God Wins: Heaven, Hell, and Why the Good News Is Better than Love Wins

Now that the Rob Bell and the Love Wins matter has died down a few months later, at least in the quicker media avenues (internet, magazines, blogs, etc), we are now beginning to enter the realm of books being published in response to Love Wins.

One book is due to be released the 1st of August of this year. It is entitled God Wins: Heaven, Hell, and Why the Good News Is Better than Love Wins and comes to us from Mark Galli, senior managing editor of Christianity Today magazine.

If you want to read a review of this book (Galli’s, not another review of Bell’s book), then check out Roger Olson’s review at his blog. It is quite a lengthy review, but I do appreciate a lot of what Olson shares regularly on his blog.

Near the beginning of the review, Olson writes:

Before I interact with Mark’s book, let me say that you should read the book for yourself and not take my word for anything–except that it is a serious book deserving thoughtful consideration by both Bell’s critics and admirers.  (Here by “Bell’s” I mean Love Wins’.)

God Wins goes to great lengths to express agreement with much of Love Wins.  Mark does not sweepingly condemn the book or dismiss it as unworthy of consideration.  He has clearly taken the time to read it carefully and try to understand it fairly before expressing disagreement with it.  And his criticisms are, for the most part, generous toward the author.

However, God Wins pulls no punches.  Mark clearly considers it a dangerous book that will probably lead many readers astray–not from Christianity into atheism or anything like that but from a better focused and truer picture of God to a fuzzier and largely erroneous one.

Olson shares quite a few approaches that he disagrees with in Mark Galli’s book, but also understands what Galli is looking to communicate in God Wins. Ultimately, Olson recognises that he and Galli approached the book from two different perspectives. To end my post here, I put the last few paragraphs of Roger Olson’s review.

Let me wrap up. I get the feeling that Mark wants Love Wins to be something that wouldn’t have gotten any attention at all – a rehearsal of traditional evangelical theology. Perhaps he’s right. Perhaps nobody should offer up anything else. (I’m not saying Mark says that, but I wonder how far one could stray from it without being criticized.)  On the other hand, I think Love Wins does push the envelope of evangelical theology. I don’t think it strays into heresy or even flirts with it, but it does intend to shock people out of their dogmatic slumbers into thinking hard about what they believe and it does intend to present them with some possibilities that are outside the evangelical mainstream. How much Bell himself is committed to those possibilities remains something of a mystery, I think.

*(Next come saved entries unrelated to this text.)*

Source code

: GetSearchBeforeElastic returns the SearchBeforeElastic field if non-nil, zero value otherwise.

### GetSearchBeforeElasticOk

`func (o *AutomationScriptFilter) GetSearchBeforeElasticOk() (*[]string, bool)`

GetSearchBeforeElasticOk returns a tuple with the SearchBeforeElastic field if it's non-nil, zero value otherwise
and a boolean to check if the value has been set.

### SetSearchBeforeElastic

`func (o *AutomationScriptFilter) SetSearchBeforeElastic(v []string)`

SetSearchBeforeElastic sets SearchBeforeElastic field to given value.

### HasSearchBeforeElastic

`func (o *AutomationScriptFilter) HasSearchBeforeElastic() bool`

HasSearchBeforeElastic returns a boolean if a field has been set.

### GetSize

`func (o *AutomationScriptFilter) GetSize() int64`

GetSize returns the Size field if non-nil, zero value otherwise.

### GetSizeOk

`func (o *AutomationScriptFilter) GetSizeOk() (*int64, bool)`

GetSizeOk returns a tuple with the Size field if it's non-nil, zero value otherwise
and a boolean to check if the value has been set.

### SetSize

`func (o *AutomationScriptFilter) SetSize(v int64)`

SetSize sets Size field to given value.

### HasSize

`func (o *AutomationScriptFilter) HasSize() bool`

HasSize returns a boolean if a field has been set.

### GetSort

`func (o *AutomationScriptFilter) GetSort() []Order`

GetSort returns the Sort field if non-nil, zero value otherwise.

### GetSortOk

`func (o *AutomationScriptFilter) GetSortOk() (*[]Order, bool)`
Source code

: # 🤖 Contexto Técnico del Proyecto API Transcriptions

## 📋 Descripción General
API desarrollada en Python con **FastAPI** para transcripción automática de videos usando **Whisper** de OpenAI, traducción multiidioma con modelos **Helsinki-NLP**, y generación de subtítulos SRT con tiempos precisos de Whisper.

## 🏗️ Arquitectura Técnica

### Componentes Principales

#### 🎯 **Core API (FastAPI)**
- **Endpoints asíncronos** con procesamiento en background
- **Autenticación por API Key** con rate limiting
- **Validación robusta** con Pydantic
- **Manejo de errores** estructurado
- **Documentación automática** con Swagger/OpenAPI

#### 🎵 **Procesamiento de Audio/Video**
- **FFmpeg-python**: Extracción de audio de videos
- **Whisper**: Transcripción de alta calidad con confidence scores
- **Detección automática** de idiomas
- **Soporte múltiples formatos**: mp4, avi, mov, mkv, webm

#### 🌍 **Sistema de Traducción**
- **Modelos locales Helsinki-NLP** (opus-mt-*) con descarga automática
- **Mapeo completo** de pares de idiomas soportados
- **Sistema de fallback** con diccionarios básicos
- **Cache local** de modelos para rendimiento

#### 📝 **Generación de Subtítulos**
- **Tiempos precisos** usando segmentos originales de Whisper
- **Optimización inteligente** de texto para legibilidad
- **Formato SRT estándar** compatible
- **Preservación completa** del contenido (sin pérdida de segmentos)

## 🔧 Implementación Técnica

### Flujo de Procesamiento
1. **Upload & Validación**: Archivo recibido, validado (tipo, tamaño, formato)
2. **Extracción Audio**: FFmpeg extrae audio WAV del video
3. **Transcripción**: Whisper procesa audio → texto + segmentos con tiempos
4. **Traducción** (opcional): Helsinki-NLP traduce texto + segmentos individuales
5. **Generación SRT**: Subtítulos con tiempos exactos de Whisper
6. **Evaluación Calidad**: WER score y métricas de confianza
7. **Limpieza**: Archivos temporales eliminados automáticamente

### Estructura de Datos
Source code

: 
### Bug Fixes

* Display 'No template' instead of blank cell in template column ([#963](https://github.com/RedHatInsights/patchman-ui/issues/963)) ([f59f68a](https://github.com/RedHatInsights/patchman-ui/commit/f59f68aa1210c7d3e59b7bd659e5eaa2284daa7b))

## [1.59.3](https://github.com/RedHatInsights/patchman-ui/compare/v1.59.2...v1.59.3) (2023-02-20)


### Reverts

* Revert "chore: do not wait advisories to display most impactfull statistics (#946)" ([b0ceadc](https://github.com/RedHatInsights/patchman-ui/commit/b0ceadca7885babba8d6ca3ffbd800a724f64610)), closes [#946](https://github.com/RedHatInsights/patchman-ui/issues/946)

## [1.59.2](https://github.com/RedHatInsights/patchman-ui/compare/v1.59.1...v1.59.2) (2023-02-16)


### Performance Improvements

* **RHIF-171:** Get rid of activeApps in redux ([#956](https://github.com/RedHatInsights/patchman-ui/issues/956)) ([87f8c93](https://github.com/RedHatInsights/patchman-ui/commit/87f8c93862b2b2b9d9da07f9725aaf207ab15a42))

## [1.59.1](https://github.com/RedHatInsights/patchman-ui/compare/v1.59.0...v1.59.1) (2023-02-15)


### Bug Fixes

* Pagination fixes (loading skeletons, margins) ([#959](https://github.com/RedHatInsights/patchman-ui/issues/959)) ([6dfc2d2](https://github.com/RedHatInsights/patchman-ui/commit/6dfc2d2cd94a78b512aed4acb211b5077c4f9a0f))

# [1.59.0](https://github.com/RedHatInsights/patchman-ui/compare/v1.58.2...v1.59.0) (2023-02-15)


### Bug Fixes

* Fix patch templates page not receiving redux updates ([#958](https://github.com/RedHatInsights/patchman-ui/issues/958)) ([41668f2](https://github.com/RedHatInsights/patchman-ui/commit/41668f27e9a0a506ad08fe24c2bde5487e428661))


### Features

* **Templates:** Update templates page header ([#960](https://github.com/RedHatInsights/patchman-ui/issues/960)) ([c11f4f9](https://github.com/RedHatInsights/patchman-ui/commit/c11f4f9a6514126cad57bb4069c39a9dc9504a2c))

The strange thing is this. I find myself agreeing with BOTH BOOKS! How can that be? I don’t mean I agree with everything in both books. That would land me in sheer contradiction.

To explain, let me once again appeal to something Karl Barth said. Two of Barth’s interpreters had an argument about Barth’s belief about God in himself versus God for us. Barth said both were right – vis-a-vis the extremes they were using Barth to fight against (one of which was Bultmann and I forget the other one). Both couldn’t be right. But both could be right vis-a-vis the perspectives they were using Barth to contradict. Could it be that Bell is right (not wholly or completely but overall and in general) as an antidote to traditional “Sinners in the hands of an angry God,” hellfire and damnation, “let’s take delight in all those sinners going to hell” fundamentalist folk religion. Could it be that Mark is right (not wholly or completely but overall and in general) as an antidote to serious lacunae in Bell’s theology brought about by his concern to correct extreme views of God’s wrath and hell?

In other words, would Bell perhaps have Mark’s perspective if he were in Mark’s place – trying to preserve biblical faith in a denomination in serious decline due to rampant liberal theology? And would Mark perhaps have Bell’s perspective if he were in Bell’s place – trying to hold out a vision of God’s love in an evangelical world still fraught with hellfire and damnation preachers of God’s arbitrary sovereignty who sends people to hell for his glory? Well, maybe not. And I suspect both authors will think I’m belittling them which is not my intention. I take them both seriously. I just wonder if they are both right given their contexts and perspectives?

I encourage you to 1) read Olson’s full review here and if you can, 2) consider engaging with Galli’s book. I have done the first and will consider doing the latter in August once the book arrives on the shelves (or on the Kindle app). As a side note, the cover design for Galli’s book is appalling. Go ahead and redesign the book before its release date, please!